Viviamo un’epoca di profondi cambiamenti culturali, sociali e tecnologici. In questo contesto in continua evoluzione il sapere e la formazione permanente diventano strumenti fondamentali non solo per il progresso individuale, ma anche per la crescita collettiva della nostra società. La missione della nostra Università – promuovere l’accesso alla conoscenza, valorizzare i talenti e favorire lo sviluppo di competenze trasversali – si conferma oggi più attuale che mai perché abbiamo rafforzato la nostra offerta formativa, investito in tecnologie didattiche all’avanguardia e stretto nuove collaborazioni accademiche nazionali e internazionali.
È un non senso la contrapposizione negli atenei dei ricercatori “contro il precariato”. Il ddl 1240 Bernini introduce nuovi strumenti contrattuali che garantiscono anche l’assunzione dei dottorandi e dei giovani ricercatori con una flessibilità che la legge precedente ha reso rigido permettendo di partecipare a progetti internazionali: la proposta Bernini è stata presentata già un anno fa e sono state eseguite consultazioni e proposte per trovare soluzioni insieme e rafforzare le competenze e dare ai ricercatori certezze di diritto introducendo nuove categorie di ricercatori con contratti flessibili.
Nel 2022 il governo di Mario Draghi approvò la legge 79, che abolì i contratti dei ricercatori a tempo determinato di tipo diverso e gli assegni di ricerca per introdurre il cosiddetto contratto di ricerca con maggiori tutele, ma mai realizzato per mancanza di risorse. Considerato che nei prossimi mesi scadranno i contratti di migliaia di ricercatori a tempo determinato, i fondi sono sufficienti solo per pochi di loro e quindi non bastano per stabilizzare tutti i lavoratori precari. Dunque è necessario trovare un’intesa per sbloccare il ddl 1240 che contiene novità per le varie tipologie di ricercatori, come gli assegnisti, i ricercatori su progetto, e tempistiche legate all’obiettivo della formazione universitaria e l’assunzione a tempo indeterminato anche nel privato.

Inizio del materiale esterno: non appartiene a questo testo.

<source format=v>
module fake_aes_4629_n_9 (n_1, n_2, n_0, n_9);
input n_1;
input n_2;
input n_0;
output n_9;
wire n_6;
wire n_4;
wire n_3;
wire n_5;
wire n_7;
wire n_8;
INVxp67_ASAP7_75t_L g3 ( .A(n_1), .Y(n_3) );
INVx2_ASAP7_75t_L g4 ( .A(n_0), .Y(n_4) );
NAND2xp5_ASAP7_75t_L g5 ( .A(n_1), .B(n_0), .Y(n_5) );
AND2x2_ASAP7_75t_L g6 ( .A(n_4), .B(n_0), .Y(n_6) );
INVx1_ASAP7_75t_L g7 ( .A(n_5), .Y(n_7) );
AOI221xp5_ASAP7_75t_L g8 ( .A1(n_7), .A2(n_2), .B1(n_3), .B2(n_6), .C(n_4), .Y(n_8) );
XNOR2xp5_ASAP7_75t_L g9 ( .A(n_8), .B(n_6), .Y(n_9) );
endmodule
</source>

La legge Bernini, chiamata anche “riforma del pre-ruolo universitario”, vorrebbe introdurre nuove categorie di ricercatori: il “professore aggiunto”, con un contratto da tre mesi a tre anni; i ricercatori con un contratto post-doc, simile al vecchio assegno di ricerca; borse di ricerca junior e senior, sempre a tempo determinato. Per la maggior parte di queste categorie si prevede che i contratti vengano attivati con una chiamata diretta di chi gestisce i fondi di ricerca nazionali o internazionali, senza bandi.

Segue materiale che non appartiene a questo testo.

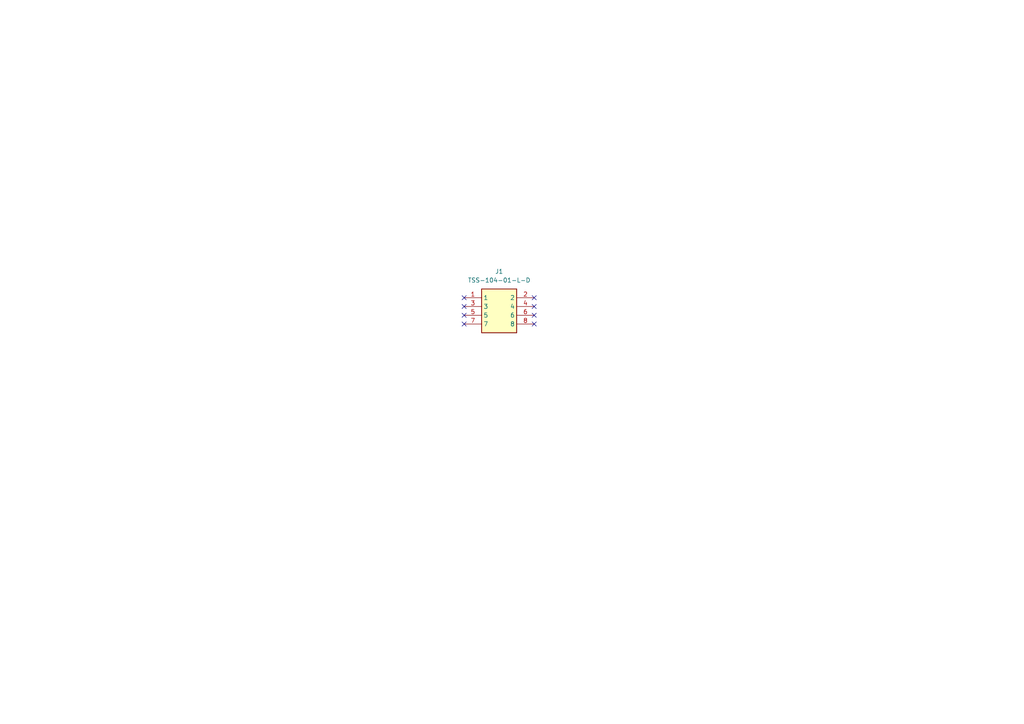
<source format=kicad_sch>
(kicad_sch (version 20230121) (generator eeschema)

  (uuid 4b49461f-3093-4989-95e5-e968fd439d4d)

  (paper "A4")

  


  (no_connect (at 134.62 86.36) (uuid 0af6c688-dd38-4b94-9ccf-47df612c131c))
  (no_connect (at 134.62 88.9) (uuid 5e3822db-8ded-411e-94f7-38bfc13514b2))
  (no_connect (at 154.94 93.98) (uuid 60e2e5b5-ca38-46d5-8907-3445f9bdc225))
  (no_connect (at 134.62 91.44) (uuid 9ef83ac8-6c1e-4991-b653-bb5203f13086))
  (no_connect (at 154.94 86.36) (uuid ac1c8172-1ddd-4af0-9929-bac277803f86))
  (no_connect (at 134.62 93.98) (uuid daf32a0b-1c4c-440d-8a63-e6503a1b4575))
  (no_connect (at 154.94 91.44) (uuid f125f621-d3c3-41c9-b899-9e73f6113a0e))
  (no_connect (at 154.94 88.9) (uuid f395160a-90b3-4bd6-8145-8ee3a85e5647))

  (symbol (lib_id "SamacSys_Parts:TSS-104-01-L-D") (at 134.62 86.36 0) (unit 1)
    (in_bom yes) (on_board yes) (dnp no) (fields_autoplaced)
    (uuid 88e2568a-dce2-4edc-8556-338ebb539bcd)
    (property "Reference" "J1" (at 144.78 78.74 0)
      (effects (font (size 1.27 1.27)))
    )
    (property "Value" "TSS-104-01-L-D" (at 144.78 81.28 0)
      (effects (font (size 1.27 1.27)))
    )
    (property "Footprint" "SamacSys_Parts:TSS-104-XX-YYY-D (WITH MOUNTING)" (at 151.13 181.28 0)
      (effects (font (size 1.27 1.27)) (justify left top) hide)
    )
    (property "Datasheet" "http://suddendocs.samtec.com/prints/tss-1xx-xx-xxx-x-xx-xx-mkt.pdf" (at 151.13 281.28 0)
      (effects (font (size 1.27 1.27)) (justify left top) hide)
    )
    (property "Height" "" (at 151.13 481.28 0)
      (effects (font (size 1.27 1.27)) (justify left top) hide)
    )
    (property "Mouser Part Number" "200-TSS10401LD" (at 151.13 581.28 0)
      (effects (font (size 1.27 1.27)) (justify left top) hide)
    )
    (property "Mouser Price/Stock" "https://www.mouser.co.uk/ProductDetail/Samtec/TSS-104-01-L-D?qs=rU5fayqh%252BE15LN7fvjnjEg%3D%3D" (at 151.13 681.28 0)
      (effects (font (size 1.27 1.27)) (justify left top) hide)
    )
    (property "Manufacturer_Name" "SAMTEC" (at 151.13 781.28 0)
      (effects (font (size 1.27 1.27)) (justify left top) hide)
    )
    (property "Manufacturer_Part_Number" "TSS-104-01-L-D" (at 151.13 881.28 0)
      (effects (font (size 1.27 1.27)) (justify left top) hide)
    )
    (pin "2" (uuid a0e7ec7e-92dc-4ef8-9c4a-81f74bc4eb6c))
    (pin "6" (uuid 6bea2381-1cd6-4902-9c94-0091624a7f9f))
    (pin "4" (uuid 897834aa-d9d9-4258-a752-36ff5008d7e3))
    (pin "8" (uuid ec2f4314-6548-404f-a5db-5fe21747538b))
    (pin "1" (uuid b8e72c13-04ce-426a-9a6e-c63810ecad14))
    (pin "3" (uuid 0cde6d0b-d3c7-4afd-86e9-b0bdf450107d))
    (pin "5" (uuid 050ca233-e44a-44e3-8e29-0d04af22a817))
    (pin "7" (uuid 53056897-ff31-460f-91d0-a04913dad23f))
    (instances
      (project "Header 4x2 Mount"
        (path "/4b49461f-3093-4989-95e5-e968fd439d4d"
          (reference "J1") (unit 1)
        )
      )
    )
  )

  (sheet_instances
    (path "/" (page "1"))
  )
)

</source>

Chi difende la riforma – i rettori, per esempio – sostiene che la possibilità di stipulare il solo contratto nazionale di ricerca limiti l’assunzione di ricercatori, perché quel contratto è poco flessibile e troppo costoso per le università. Secondo le assemblee di ricercatori e ricercatrici che negli ultimi mesi hanno organizzato proteste in tutta Italia, il problema è che i fondi per la ricerca sono semplicemente pochi e molti meno di quanti ne servirebbero. Ma in tempi di difficoltà finanziarie per tutti dobbiamo cercare di trovare comunque un accordo.